Records from a data source
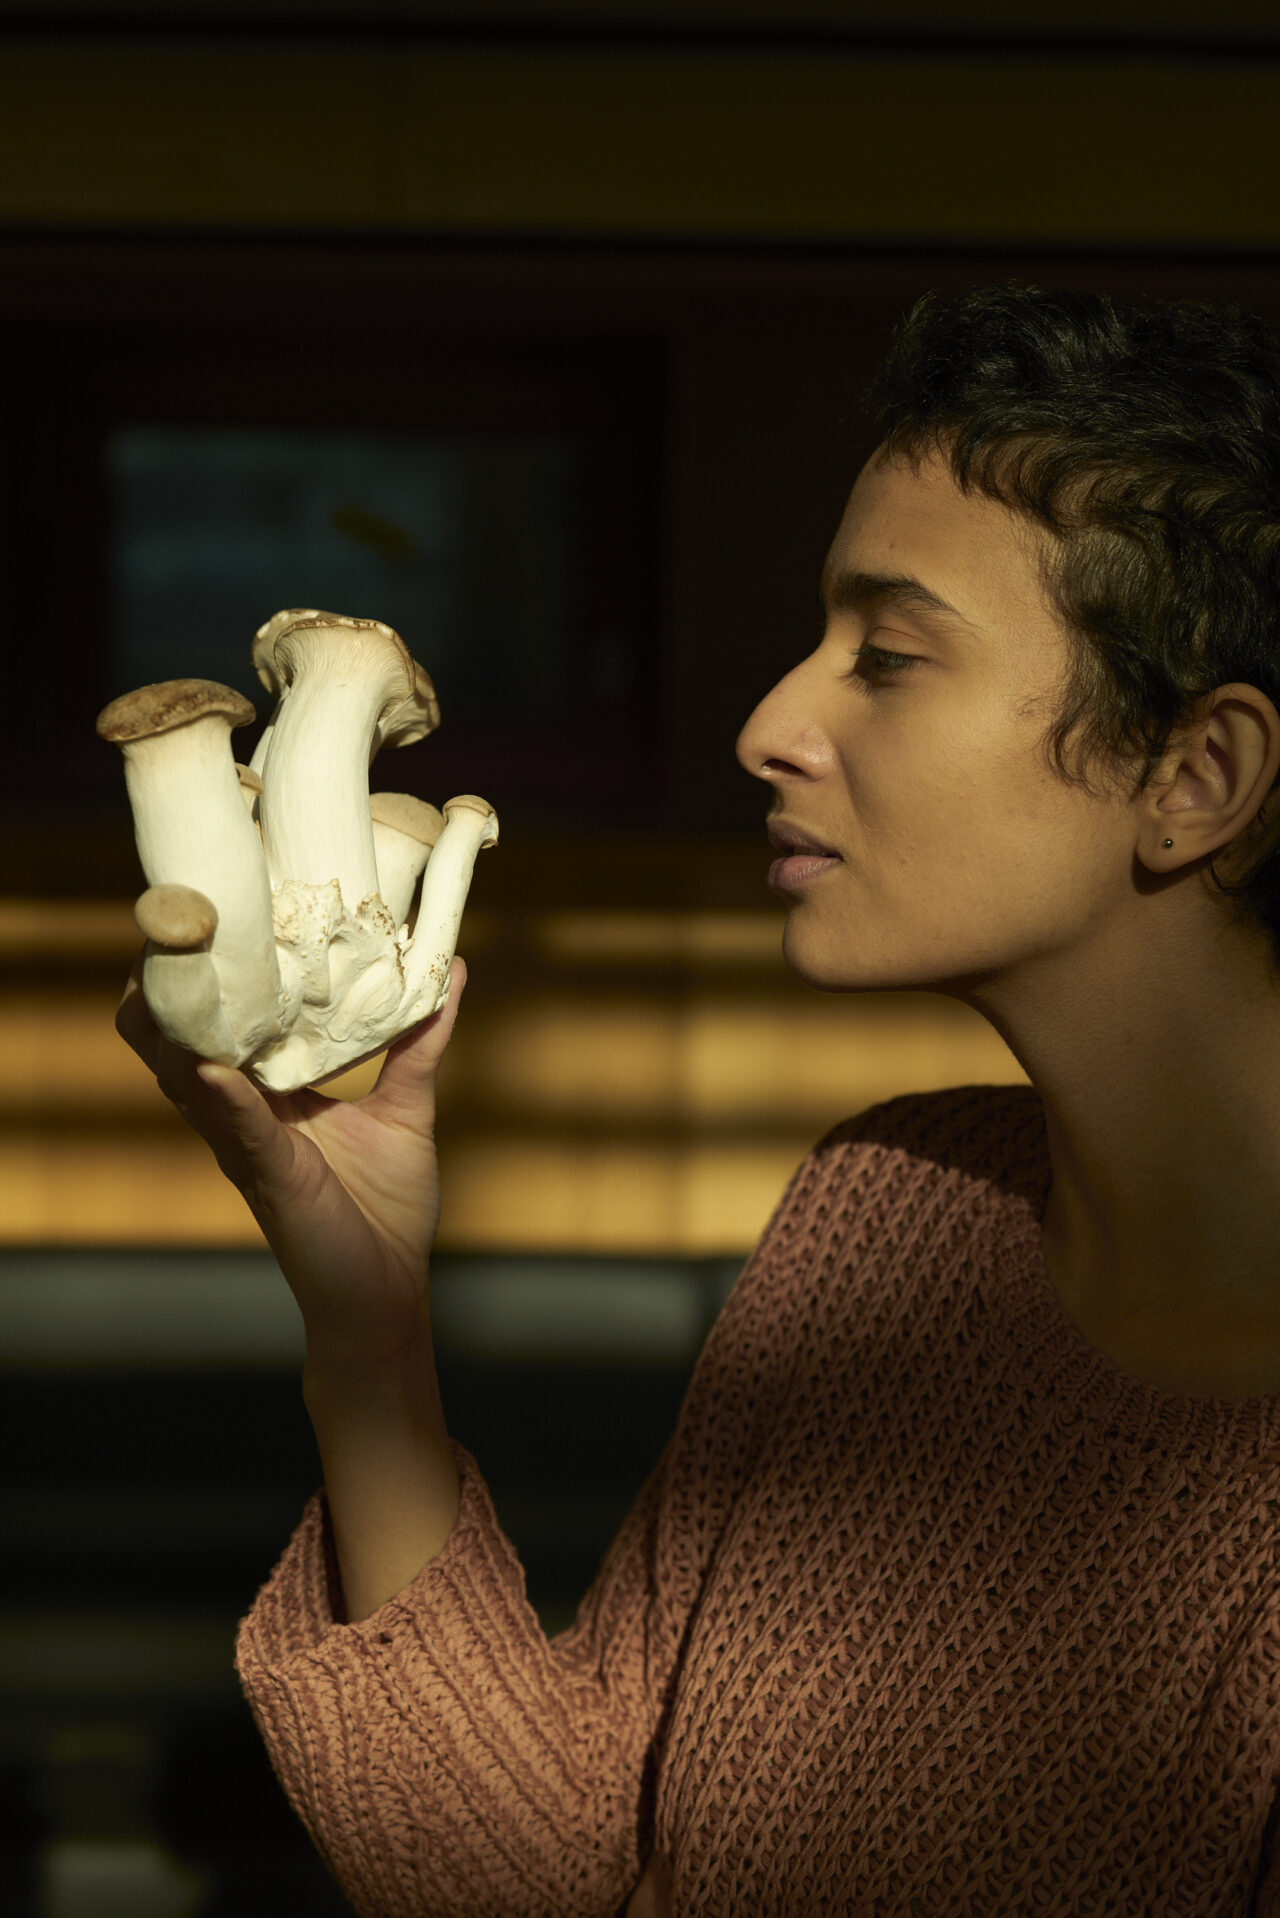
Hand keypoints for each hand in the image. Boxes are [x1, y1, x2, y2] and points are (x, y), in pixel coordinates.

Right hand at [115, 952, 467, 1370]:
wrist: (385, 1294)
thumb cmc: (385, 1211)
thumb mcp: (407, 1109)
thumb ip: (421, 1042)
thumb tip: (453, 971)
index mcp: (269, 1094)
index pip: (225, 1023)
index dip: (211, 973)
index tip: (217, 911)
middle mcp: (243, 1114)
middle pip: (179, 1042)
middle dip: (169, 988)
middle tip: (178, 925)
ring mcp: (247, 1145)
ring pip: (186, 1079)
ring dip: (176, 1030)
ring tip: (170, 976)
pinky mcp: (269, 1177)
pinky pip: (239, 1130)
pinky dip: (224, 1097)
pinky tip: (212, 1069)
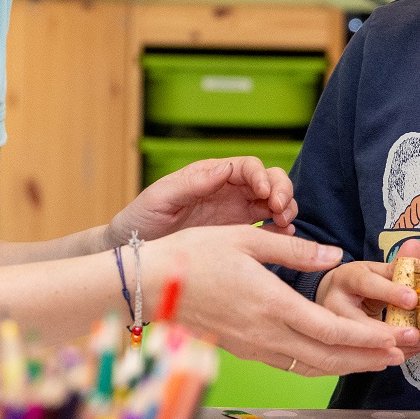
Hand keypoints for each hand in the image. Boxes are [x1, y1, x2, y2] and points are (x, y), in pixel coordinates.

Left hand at [107, 157, 295, 245]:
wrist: (134, 251)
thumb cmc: (142, 218)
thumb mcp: (161, 197)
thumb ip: (192, 183)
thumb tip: (225, 168)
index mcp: (211, 175)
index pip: (248, 167)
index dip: (262, 176)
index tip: (265, 193)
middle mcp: (228, 190)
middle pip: (268, 181)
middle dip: (282, 190)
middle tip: (280, 210)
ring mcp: (235, 212)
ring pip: (273, 202)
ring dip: (285, 208)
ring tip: (284, 224)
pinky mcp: (237, 234)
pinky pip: (267, 228)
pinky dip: (280, 230)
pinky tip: (281, 238)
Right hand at [148, 225, 419, 377]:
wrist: (150, 285)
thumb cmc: (193, 255)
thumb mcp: (246, 238)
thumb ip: (294, 249)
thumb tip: (334, 254)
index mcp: (272, 305)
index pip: (331, 332)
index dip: (368, 339)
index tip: (396, 338)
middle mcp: (266, 334)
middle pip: (328, 357)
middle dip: (368, 358)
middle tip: (400, 354)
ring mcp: (254, 346)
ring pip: (310, 366)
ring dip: (346, 365)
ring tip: (375, 359)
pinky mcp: (243, 349)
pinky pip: (289, 363)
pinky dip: (318, 363)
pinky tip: (330, 355)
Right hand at [315, 257, 419, 360]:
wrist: (331, 298)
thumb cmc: (357, 284)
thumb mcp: (375, 270)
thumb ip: (397, 263)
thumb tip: (418, 247)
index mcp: (345, 277)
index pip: (365, 282)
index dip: (389, 290)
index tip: (413, 299)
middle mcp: (331, 303)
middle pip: (350, 322)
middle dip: (383, 334)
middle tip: (414, 337)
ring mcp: (323, 327)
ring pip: (344, 346)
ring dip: (377, 355)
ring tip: (406, 353)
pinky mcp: (324, 346)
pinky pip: (343, 361)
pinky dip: (368, 363)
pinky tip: (390, 360)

# PROBLEM REQUIREMENTS:
Please retype the data exactly. The pictures do not go in.

# ANSWER TO THE EXERCISE:
Hand keypoints for each hand in the image. Boxes are [x1, y1, x2, y2] and points are (x, y), in pixel coordinates.

Right hand at [115, 952, 467, 1370]:
wrist: (385, 1294)
thumb cmc: (385, 1211)
thumb mcp: (407, 1109)
thumb ip: (421, 1042)
thumb tip: (453, 971)
index mcp: (269, 1094)
index pip: (225, 1023)
index dip: (211, 973)
index tip: (217, 911)
middle mcp: (243, 1114)
middle pip: (179, 1042)
middle dip: (169, 988)
middle tip: (178, 925)
ring mcp: (247, 1145)
ring pip: (186, 1079)
ring dip: (176, 1030)
ring tip: (170, 976)
pinky mcp: (269, 1177)
pinky pip: (239, 1130)
pinky dip: (224, 1097)
pinky tip: (212, 1069)
Hand keypoints for each hand in the image. Boxes are [x1, y1, x2, y2] and points are (x, y), in pixel coordinates.

Left hand at [107, 157, 295, 245]:
wrist: (134, 251)
thumb cmc: (142, 218)
thumb mcp: (161, 197)
thumb ip: (192, 183)
thumb tip: (225, 168)
index mcp: (211, 175)
index pip: (248, 167)
index dip: (262, 176)
index tip: (265, 193)
middle mcp: (228, 190)
middle pip: (268, 181)
middle dip: (282, 190)
middle tip: (280, 210)
ring mcp: (235, 212)
ring pip: (273, 202)
ring dip: (285, 208)
ring tip: (284, 224)
pinky mcp: (237, 234)
pinky pip: (267, 228)
pinky dip: (280, 230)
pinky tip: (281, 238)
Right hand at [148, 225, 419, 377]:
wrist: (150, 285)
thumb cmc: (193, 255)
thumb mcp: (246, 238)
thumb ip: (294, 249)
thumb tip: (334, 254)
index mcp: (272, 305)
index pip: (331, 332)
index dip: (368, 339)
index tip: (396, 338)
middle mcp: (266, 334)
middle pip: (328, 357)
middle dip: (368, 358)
middle tip: (400, 354)
ring mcp: (254, 346)
ring pip: (310, 366)
ring dip: (346, 365)
ring tip: (375, 359)
pinky mcp: (243, 349)
pinky pip: (289, 363)
pinky dip: (318, 363)
pinky tip: (330, 355)
Right hand at [315, 257, 419, 360]:
wrist: (331, 298)
thumb cmc: (357, 284)
thumb mcp: (375, 270)
thumb ip: (397, 263)
thumb tip: (418, 247)
index mcp: (345, 277)
index pip: (365, 282)
index dip: (389, 290)
index tip: (413, 299)
middle mcp: (331, 303)
middle pip: (350, 322)
middle dip: (383, 334)
middle tip: (414, 337)
ring mcp: (323, 327)
ring pip: (344, 346)
ring dip: (377, 355)
ring tip: (406, 353)
pinky mcp: (324, 346)
pinky pip: (343, 361)
pinky dip: (368, 363)
pinky tip: (390, 360)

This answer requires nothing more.